[Data items]
━━━━━━

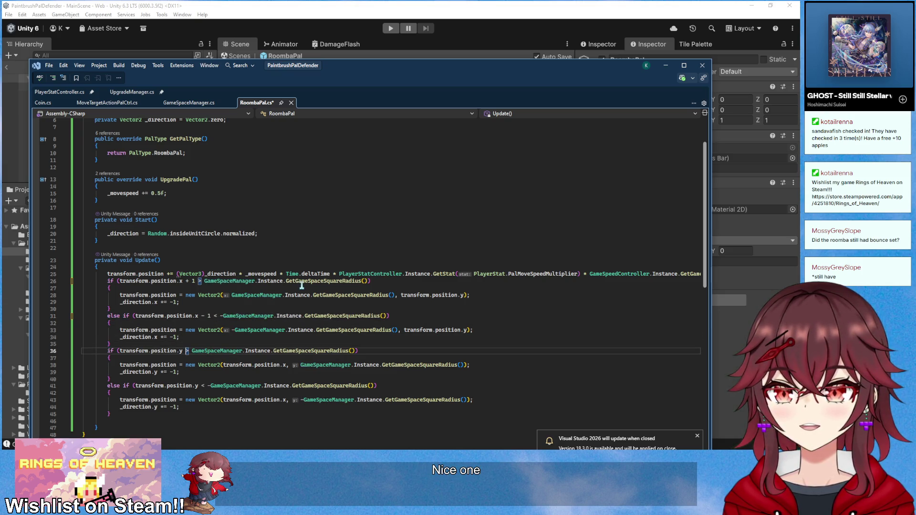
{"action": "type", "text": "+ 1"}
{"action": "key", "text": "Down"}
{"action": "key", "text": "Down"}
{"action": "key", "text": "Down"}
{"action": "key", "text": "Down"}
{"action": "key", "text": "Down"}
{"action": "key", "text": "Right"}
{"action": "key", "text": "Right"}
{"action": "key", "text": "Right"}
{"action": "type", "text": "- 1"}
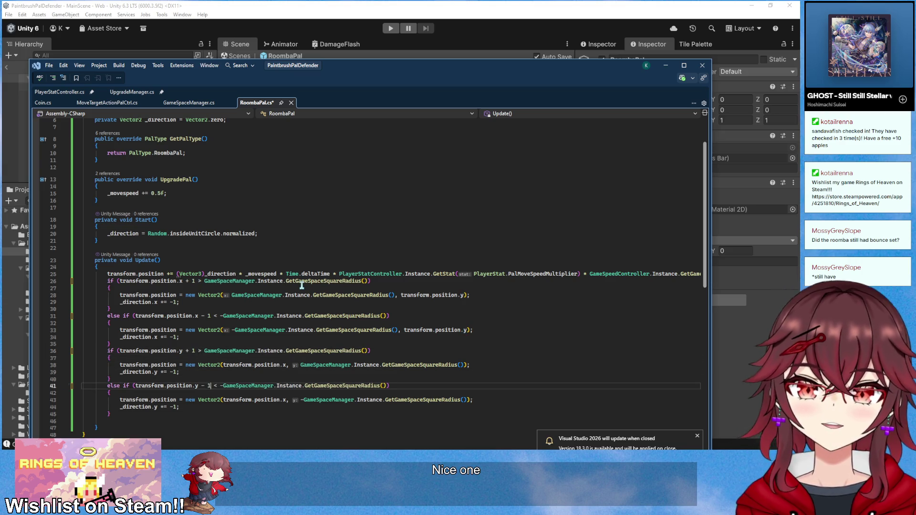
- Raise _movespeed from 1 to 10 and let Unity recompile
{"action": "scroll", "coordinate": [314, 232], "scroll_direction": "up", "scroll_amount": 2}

━━━━━━

Where a line above contains the string "type", copy that line.

{"action": "type", "text": "+ 1"}
{"action": "type", "text": "- 1"}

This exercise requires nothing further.